Однако академическая жизнь постоянно порождала конфликты. Некоторые из них носили характер почти комический.
Еще в 1746 году профессора, по инициативе Ломоносова, подали прошение о даровании им чинов, причем не причитающегося девятого класса, а более высоких. Но просьба осталась тщетной. Ни Разумовскому с Тепловым, ни Шумахеру чиновные подчиненные были не нужны: ими трудно было бы управлять. Но сам Ломоносов, как мы уже писали, стал в 1751 году коллежским советником – “полковником”, как гордо говорил сам он. А в 1753 году на одном из собраний академии произошла на этой почве неприятная история.
3 ноября 1753 года на очередном протоколе академии профессора расписывались, как было заведено, в порядке старшинства службы в академии и производства в профессора. Первым – Миллер (в академии с 1726 года, со дня основания), потом надворный советник Штелин, дальше – Тауберт, Тредиаковский, Ломоносов, Фишер, Браун, Крашенинников, Гришов, Попов и адъюнкт Клейнфельд. Можно было, конечно, оспорить этот список (непонятно, например, что делает адъюнкт Тауберт между двумя профессорами элоквенции, каждый из которых был много старше его и по возрасту, и по служебному стажу). Но Ломоносов поступил иначе: он просто разорвал лист и приказал составить новый, в котором его имя, как старшего по чину, произведенного за свою “отличную науку”, стояло бы на первом месте.
Обиженный Тредиаковский (они как раз обменялись с Ломоносовым первой серией стихотворных памфлетов) написал жалобу, представляющую собой, как большая часть вышедших из-под пера Тредиаковского по любому поводу текстов, филологическое исследование: “Ежели б Всемилостивейшая Государыня восхотела его науку признать лучшею перед нашею, то б несомненно изволила то объявить словом «отменная наука», а не «отличная»…” Тредиаковский негодует: “Что как уж г. Ломоносов собою, и без указа, дает себе первенство в профессорстве; то может он сделать и в публичном академическом собрании; от чего опасно придти в такое собрание, дабы не придти в стыд перед множеством особ и не быть фабулою всему свету”.

§ Показанные записи:
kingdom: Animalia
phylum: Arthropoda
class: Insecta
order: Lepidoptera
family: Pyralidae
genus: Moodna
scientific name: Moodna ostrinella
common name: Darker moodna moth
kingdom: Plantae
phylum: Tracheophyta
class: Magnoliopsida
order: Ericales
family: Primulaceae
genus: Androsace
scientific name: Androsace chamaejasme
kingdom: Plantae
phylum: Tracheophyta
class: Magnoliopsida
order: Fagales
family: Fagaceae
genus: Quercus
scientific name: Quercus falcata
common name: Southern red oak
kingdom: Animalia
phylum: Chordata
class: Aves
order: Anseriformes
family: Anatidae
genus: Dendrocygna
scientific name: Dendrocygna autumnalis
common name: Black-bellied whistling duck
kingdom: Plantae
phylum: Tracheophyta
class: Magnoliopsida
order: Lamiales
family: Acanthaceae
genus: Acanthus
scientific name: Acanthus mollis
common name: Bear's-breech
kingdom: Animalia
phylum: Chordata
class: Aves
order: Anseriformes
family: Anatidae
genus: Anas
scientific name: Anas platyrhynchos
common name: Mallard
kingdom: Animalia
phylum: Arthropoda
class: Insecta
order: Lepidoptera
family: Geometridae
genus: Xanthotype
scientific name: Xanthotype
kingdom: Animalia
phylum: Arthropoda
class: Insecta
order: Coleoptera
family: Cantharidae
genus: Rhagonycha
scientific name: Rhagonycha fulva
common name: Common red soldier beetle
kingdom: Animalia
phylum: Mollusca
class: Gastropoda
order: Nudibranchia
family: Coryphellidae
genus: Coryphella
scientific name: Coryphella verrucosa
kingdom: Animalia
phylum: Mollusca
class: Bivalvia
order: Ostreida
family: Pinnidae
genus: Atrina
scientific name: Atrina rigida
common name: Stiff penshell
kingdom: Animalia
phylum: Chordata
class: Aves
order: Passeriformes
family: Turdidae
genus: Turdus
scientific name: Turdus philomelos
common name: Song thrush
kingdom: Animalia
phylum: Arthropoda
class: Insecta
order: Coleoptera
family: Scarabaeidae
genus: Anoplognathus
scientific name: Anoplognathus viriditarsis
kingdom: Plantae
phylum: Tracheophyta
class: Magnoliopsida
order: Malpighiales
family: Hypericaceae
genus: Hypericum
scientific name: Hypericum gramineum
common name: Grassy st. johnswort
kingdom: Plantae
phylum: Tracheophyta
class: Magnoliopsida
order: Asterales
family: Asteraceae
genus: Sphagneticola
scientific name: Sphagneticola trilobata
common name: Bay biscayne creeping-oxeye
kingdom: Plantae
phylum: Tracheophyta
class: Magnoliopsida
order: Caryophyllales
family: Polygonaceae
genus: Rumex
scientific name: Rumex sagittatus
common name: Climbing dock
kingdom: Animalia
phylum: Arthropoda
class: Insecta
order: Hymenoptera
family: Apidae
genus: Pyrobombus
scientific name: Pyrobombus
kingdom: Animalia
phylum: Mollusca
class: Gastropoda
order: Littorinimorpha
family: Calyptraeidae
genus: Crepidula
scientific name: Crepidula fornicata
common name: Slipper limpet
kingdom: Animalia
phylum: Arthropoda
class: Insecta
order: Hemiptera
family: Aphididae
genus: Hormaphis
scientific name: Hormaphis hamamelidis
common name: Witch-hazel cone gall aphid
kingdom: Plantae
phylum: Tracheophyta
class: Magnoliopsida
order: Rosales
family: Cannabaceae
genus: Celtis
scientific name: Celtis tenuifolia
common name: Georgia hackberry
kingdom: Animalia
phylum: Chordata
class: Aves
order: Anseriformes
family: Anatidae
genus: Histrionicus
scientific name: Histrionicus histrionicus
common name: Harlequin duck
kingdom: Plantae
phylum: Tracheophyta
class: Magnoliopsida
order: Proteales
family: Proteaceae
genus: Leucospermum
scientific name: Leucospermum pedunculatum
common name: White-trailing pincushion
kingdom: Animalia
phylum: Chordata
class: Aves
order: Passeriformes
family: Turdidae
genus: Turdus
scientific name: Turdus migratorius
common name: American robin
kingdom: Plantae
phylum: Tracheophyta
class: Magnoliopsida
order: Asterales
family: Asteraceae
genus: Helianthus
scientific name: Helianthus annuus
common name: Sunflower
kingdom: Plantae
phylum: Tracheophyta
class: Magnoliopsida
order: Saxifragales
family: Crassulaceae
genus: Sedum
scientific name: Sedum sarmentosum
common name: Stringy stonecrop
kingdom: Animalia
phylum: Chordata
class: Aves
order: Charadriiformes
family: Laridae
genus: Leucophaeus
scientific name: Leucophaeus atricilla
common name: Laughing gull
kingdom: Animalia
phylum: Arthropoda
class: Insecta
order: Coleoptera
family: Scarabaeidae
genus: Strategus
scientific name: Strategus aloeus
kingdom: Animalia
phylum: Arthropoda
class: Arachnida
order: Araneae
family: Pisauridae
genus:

§ Что сделать:
**A)** В каком году, согласно тексту о Ломоносове, он стал коллежским советником?
**B)** Выведите без изменений часть текста о Ломоносове от слов «Однако академическая жизнь» до слов «почве неприятная история.».
**C)** Допишите следующую часть текста о Ломоносове, начиная сразу после его последнего предложения.
Эти записи никак не связаны с текстом о Ломоносове.

§ Итоговые ответы:
**A)** В 1751 году.

**B)**
Однако академическая жизнь постоянно порождала конфликты. Некоторые из них носили характер почти комический.
Еще в 1746 году профессора, по инициативе Ломоносова, подали прошение о даровании им чинов, причем не причитающегося девятого класса, а более высоких. Но просьба осталась тщетной. Ни Разумовскому с Тепловым, ни Шумахеру чиновные подчиненные были не нужны: ими трудно было бы управлять. Но сам Ломоносов, как мы уже писали, стал в 1751 году коллежским советником – “полковником”, как гордо говорил сам он. А в 1753 году на одном из собраний академии произошла на этой почве неприятная история.

**C)**
5 ноября, на следующий день, Шумахер написал на имя президента следующее письмо: “Высокопревосходительному Сиятельству представляется, не соблаговолит ли Ваше Сиятельство повелеть, чтобы профессоры, характер[123] имеющие, в академических собраниях ‹…› поступали не по рангам, а по старшинству…”
Вопрос о чинах профессоров был, как уже сказано, принципиальным; но едва ли стоит видеть именно в этом инциденте нечто, кроме проявления одной из присущих Ломоносову мелких слабостей. Огромный, могучий, мощный, властный человек, он был порою не только по-детски уязвим, но и по-детски тщеславен.
Однако в конце 1754 года начались конфликты другие, и уж вовсе не шуточные. Спор шел из-за академического регламента.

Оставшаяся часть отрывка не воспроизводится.